こんにちは。
「気」「血」「津液(水)」は、ボクたちの人体の基礎物質と考えられ、このバランスをチェックする物差しです。
中医学では、この「気」「血」「津液」が体の中を不足なく、しかもちゃんと巡っていることが「健康」な状態である…と考えます。この状態(中庸)のバランスが乱れてしまうと、人は「健康」の枠から外れていきます…。
その中の「津液」とは、体内にある様々な水液の総称…。ただし「津液」とは正常な水液のことを言います。
「津液」は、皮膚、目、鼻、口、耳、性器など、体の表面に行き渡り各部位を潤したり、さらに骨、臓腑、脳、髄などの体の内部にも行き渡り各部位を潤したり、関節にも行き渡り関節をスムーズにする…というはたらきをもっています。

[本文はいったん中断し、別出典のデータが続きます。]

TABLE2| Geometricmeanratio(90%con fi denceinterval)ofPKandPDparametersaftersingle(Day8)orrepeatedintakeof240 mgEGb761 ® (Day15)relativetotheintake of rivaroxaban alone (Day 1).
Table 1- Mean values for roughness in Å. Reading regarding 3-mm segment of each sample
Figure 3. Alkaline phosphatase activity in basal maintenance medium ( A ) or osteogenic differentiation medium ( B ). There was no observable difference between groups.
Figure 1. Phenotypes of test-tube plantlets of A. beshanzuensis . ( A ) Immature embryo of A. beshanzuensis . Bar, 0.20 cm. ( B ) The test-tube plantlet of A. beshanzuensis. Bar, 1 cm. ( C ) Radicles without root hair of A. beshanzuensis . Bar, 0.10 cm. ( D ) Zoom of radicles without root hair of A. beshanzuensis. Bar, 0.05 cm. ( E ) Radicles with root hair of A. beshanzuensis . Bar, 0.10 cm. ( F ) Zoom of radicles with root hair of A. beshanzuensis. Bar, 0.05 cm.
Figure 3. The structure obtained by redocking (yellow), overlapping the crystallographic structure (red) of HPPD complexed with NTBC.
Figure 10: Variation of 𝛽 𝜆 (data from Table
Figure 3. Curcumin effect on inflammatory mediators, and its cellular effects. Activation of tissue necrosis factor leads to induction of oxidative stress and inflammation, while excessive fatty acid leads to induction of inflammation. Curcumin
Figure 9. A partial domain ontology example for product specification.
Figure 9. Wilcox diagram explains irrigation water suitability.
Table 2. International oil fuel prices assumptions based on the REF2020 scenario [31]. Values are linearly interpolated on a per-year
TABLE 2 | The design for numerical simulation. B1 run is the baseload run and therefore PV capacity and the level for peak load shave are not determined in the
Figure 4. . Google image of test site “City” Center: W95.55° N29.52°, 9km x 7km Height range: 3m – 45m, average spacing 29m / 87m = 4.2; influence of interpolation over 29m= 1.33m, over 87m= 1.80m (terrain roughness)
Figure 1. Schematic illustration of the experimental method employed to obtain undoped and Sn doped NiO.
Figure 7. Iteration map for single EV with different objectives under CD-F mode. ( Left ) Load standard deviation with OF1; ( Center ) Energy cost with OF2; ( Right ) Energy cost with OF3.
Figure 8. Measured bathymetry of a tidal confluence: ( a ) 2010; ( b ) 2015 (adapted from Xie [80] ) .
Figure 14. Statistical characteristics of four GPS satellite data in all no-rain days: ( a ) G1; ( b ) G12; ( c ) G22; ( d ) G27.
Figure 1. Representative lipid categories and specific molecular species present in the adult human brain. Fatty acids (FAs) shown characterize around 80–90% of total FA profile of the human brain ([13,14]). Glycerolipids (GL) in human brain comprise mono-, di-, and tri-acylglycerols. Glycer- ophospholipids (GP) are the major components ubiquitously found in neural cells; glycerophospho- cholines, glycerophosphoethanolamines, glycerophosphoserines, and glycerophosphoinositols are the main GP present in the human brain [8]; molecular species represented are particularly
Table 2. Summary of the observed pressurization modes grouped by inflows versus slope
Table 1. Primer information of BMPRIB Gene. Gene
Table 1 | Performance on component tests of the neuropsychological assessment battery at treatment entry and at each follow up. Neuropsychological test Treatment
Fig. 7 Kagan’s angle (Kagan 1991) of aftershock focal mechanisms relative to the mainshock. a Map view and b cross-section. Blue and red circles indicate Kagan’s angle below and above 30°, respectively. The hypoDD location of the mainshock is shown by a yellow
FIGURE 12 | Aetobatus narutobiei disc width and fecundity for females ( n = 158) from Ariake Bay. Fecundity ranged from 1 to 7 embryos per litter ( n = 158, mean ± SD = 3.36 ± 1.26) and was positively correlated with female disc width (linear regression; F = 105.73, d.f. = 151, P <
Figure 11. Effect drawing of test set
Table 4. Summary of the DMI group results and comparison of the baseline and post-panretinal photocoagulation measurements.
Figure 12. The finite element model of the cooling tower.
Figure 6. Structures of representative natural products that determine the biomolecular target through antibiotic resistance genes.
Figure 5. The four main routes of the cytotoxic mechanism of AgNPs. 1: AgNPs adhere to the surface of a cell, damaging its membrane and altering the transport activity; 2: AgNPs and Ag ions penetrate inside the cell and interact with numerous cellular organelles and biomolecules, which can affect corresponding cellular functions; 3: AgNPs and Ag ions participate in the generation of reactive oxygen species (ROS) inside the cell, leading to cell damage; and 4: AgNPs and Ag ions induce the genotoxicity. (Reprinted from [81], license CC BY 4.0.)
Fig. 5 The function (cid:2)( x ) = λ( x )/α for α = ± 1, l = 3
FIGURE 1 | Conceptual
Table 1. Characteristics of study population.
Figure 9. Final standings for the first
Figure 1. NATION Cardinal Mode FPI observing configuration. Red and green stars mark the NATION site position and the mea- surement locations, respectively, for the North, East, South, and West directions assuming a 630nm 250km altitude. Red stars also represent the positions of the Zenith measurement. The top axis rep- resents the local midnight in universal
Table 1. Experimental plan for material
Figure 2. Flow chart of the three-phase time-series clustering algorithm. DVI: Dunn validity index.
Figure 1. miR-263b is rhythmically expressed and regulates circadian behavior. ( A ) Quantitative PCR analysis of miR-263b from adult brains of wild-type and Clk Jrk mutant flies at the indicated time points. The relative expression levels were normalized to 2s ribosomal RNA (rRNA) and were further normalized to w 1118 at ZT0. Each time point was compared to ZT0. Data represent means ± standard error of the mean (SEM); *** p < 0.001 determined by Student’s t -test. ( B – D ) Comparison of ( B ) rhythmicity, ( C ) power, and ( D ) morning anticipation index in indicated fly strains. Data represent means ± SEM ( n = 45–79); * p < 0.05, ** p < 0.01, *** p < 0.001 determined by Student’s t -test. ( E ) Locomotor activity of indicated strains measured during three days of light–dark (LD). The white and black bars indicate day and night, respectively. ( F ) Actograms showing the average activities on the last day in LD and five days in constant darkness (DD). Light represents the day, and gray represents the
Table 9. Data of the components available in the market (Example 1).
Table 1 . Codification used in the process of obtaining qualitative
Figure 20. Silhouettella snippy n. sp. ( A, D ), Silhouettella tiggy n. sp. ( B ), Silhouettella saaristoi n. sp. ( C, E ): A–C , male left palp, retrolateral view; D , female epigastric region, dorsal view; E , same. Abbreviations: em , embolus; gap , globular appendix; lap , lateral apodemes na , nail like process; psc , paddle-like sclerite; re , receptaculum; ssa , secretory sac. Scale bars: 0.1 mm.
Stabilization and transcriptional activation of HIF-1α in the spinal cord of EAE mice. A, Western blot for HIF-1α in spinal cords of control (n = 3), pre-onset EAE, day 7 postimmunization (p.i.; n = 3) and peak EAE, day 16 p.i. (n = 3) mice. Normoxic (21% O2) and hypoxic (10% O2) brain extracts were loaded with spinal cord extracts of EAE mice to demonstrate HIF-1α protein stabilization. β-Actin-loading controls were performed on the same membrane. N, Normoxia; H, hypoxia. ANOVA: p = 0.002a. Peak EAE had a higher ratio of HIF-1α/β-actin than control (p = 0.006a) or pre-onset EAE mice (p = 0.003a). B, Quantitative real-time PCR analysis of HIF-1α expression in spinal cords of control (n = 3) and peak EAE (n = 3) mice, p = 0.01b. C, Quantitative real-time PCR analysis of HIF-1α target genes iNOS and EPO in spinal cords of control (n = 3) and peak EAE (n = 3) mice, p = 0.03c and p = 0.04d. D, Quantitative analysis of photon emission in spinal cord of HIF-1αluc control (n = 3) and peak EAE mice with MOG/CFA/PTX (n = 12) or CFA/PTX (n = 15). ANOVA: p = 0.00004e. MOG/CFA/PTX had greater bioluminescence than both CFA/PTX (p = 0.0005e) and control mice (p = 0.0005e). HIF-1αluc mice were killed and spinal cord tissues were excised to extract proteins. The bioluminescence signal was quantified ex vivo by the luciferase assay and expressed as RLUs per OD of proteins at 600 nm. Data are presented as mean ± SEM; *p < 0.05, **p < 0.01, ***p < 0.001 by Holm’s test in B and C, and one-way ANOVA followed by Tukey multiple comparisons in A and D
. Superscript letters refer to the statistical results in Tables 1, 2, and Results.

「津液」は「血」の原料であり、陰陽では「陰」に属します。そして、「津液」の量は体内の陰陽のバランスに影響します。
たとえば、暑いときには汗を沢山かきます…。すると体内の「津液」が少なくなり、陰陽のバランスが崩れてしまいます。これを改善するには水が必要…ということから、ボクたちは「のどが渇く」…というわけです。
逆に、寒いときは汗がほとんど出ません…。不要な水を汗としては出せないので、主にオシッコで出すようになります。ボクたちの体は、環境に応じ「津液」が停滞するのを防ぎながら、陰陽のバランスを保っている…というわけです。
また、「津液」には熱病に対する抵抗力にもなります。
たとえば、枯れ木には簡単に火をつけることができますが、切ったばかりの生木にはそう簡単に火がつけることができません…。つまり、「火にとって、水が満ちているものは侵しにくい」ことを示しています。それはボクたちにとっても同じこと…。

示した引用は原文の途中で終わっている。